Data preparation transforms unstructured, frequently messy, raw data into a more useful, structured form ready for further analysis. Major activities (or tasks) that make up the preparation process include data profiling, cleaning, integration, and transformation.
Data preparation is integral to advanced data analysis and management for data science and any data-driven applications. With the ever-increasing amount of raw data, the need for data preparation has become more apparent. Preparing data yields many advantages, such as prompt error detection, improved analytics, improved data quality, enhanced scalability, accelerated data usage, and more easy data collaboration.
It is important to identify the phases required to create valid data for the consuming application to understand data processing in the data-to-application life-cycle. Data creation occurs typically in raw format, possibly to be stored in data lakes. Before these raw data are sent to applications, it is crucial to enhance their structure and, if needed, their content.
Several steps are typically performed to make data readable and machine understandable, such as data exploration, data collection, data profiling, data preparation, data integration, and data cleaning in various orders and iterations. These steps are applied to the original raw data before they are sent to the main application for further processing.
Data scientists spend approximately 80% of their time preparing the data and about 20% on actual model implementation and deployment. However, the time spent on data preparation can be decreased by a significant amount using sophisticated data preparation techniques, and, in turn, data scientists attain more time for model implementation and deployment.
Data preparation steps
In most cases, the preparation process consists of dozens of transformations that must be repeated several times. Despite technological advances for working with data, each of those transformations may involve much-handcrafted work and can consume a significant amount of time and effort. Thus, working with huge and diverse data remains a challenge. It is often agreed that data wrangling/preparation is the most tedious and time-consuming aspect of data analysis. It has become a bottleneck or “iceberg” for performing advanced data analysis, particularly on big data.
As we discussed, data preparation is not a single-step process. Rather, it usually comprises many individual preparation steps:
- Data discovery is analyzing and collecting data from different sources, for instance, to match patterns, find missing data, and locate outliers.
- Data validation comprises rules and constraints to inspect the data, for instance, for correctness, completeness, and other data quality constraints.
- Data structuring encompasses tasks for creating, representing, and structuring information. Examples include updating schema, detecting & changing encoding, and transforming data by example.

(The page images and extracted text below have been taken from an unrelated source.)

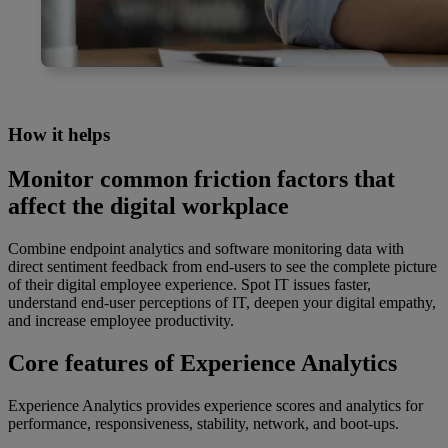
How it helps
Monitor common friction factors that
affect the digital workplace
Combine endpoint analytics and software monitoring data with
direct sentiment feedback from end-users to see the complete picture
of their digital employee experience. Spot IT issues faster,
understand end-user perceptions of IT, deepen your digital empathy,
and increase employee productivity.
Core features of Experience Analytics
Experience Analytics provides experience scores and analytics for
performance, responsiveness, stability, network, and boot-ups.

- Data enrichment adds value or supplementary information to existing data from separate sources. Typically, it involves augmenting existing data with new or derived data values using data lookups, primary key generation, and inserting metadata.
- Data filtering generates a subset of the data under consideration, facilitating manual inspection and removing irregular data rows or values. Examples include extracting text parts and keeping or deleting filtered rows.
- Data cleaning refers to the removal, addition, or replacement of less accurate or inaccurate data values with more suitable, accurate, or representative values. Typical examples are deduplication, filling in missing values, and removing whitespace.
Data preparation tools are vital to any data preparation process. They usually provide implementations of various preparators and a front end to sequentially apply preparations or to specify data preparation pipelines. These tools’ flexibility, robustness, and intelligence contribute significantly to data analysis and management tasks.